The Virginia Department of Health has developed a web page dedicated toward communicating about the Coronavirus. Consider developing a similar page on your entity website that you can point stakeholders to in other communications. Keep the page up-to-date with the most recent information and news.

Messaging:

Ensure your messaging is consistent and key throughout all communications. While you may not have all the answers, be prepared to address what your entity is doing to address the impact of Coronavirus (increased monitoring, education initiatives, etc.) and focus on your entity’s commitment toward keeping various publics informed and safe.

Develop A Plan

The CDC encourages all employers to be ready to implement strategies to protect their workforce from COVID-19 while ensuring continuity of operations.

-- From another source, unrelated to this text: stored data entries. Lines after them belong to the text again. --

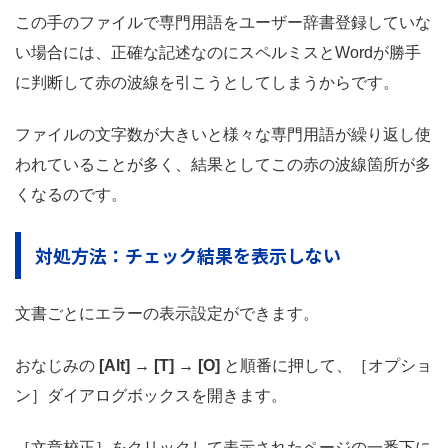
この手のファイルで専門用語をユーザー辞書登録していな
い場合には、正確な記述なのにスペルミスとWordが勝手
に判断して赤の波線を引こうとしてしまうからです。
ファイルの文字数が大きいと様々な専門用語が繰り返し使
われていることが多く、結果としてこの赤の波線箇所が多
くなるのです。
対処方法：チェック結果を表示しない
文書ごとにエラーの表示設定ができます。
おなじみの
[Alt] → [T] → [O]
と順番に押して、［オプショ
ン］ダイアログボックスを開きます。
［文章校正］をクリックして表示されたページの一番下に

During a COVID-19 outbreak, all sick employees should stay home and away from the workplace, respiratory etiquette and hand hygiene should be encouraged, and routine cleaning of commonly touched surfaces should be performed regularly.

Employers should:

  • Ensure the plan is flexible and involve your employees in developing and reviewing your plan.
  • Conduct a focused discussion or exercise using your plan, to find out ahead of time whether the plan has gaps or problems that need to be corrected.
  • Share your plan with employees and explain what human resources policies, workplace and leave flexibilities, and pay and benefits will be available to them.
  • Share best practices with others to improve community response efforts.

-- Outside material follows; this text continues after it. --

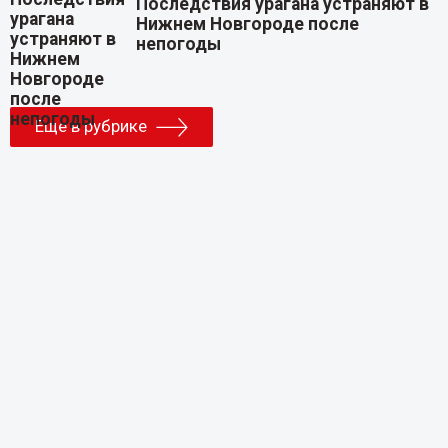
Последствия урагана устраняют в
Нижнем Новгороде после
непогоды
Еще в рубрике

Recommendations for an Infectious Disease Outbreak Response Plan:

  • Identify possible work-related exposure and health risks to your employees. OSHA has more information on how to protect workers from potential exposures to COVID-19.
  • Review human resources policies to make sure that policies and practices are consistent with public health recommendations and are consistent with existing state and federal workplace laws (for more information on employer responsibilities, visit the Department of Labor and the Equal Employment Opportunity Commission websites).
  • Explore whether you can establish policies and practices, such as flexible worksites (e.g., telecommuting) and flexible work hours (e.g., staggered shifts), to increase the physical distance among employees and between employees and others if state and local health authorities recommend the use of social distancing strategies. Ensure that you have the information technology and infrastructure needed to support multiple employees who may be able to work from home.
  • Identify essential business functions, essential jobs or roles, and critical elements required to maintain operations. Plan for how your entity will operate if there is increasing absenteeism.
  • Plan to minimize exposure between employees and also between employees and the public, if public health officials call for social distancing.
  • In some communities, early childhood programs and K-12 schools may be dismissed, particularly if COVID-19 worsens. Determine how you will operate if absenteeism spikes from increases in sick employees, those who stay home to care for sick family members, and those who must stay home to watch their children if dismissed from school. Businesses and other employers should prepare to institute flexible workplace and leave policies for these employees.
  • Local conditions will influence the decisions that public health officials make regarding community-level strategies; employers should take the time now to learn about plans in place in each community where they have a business.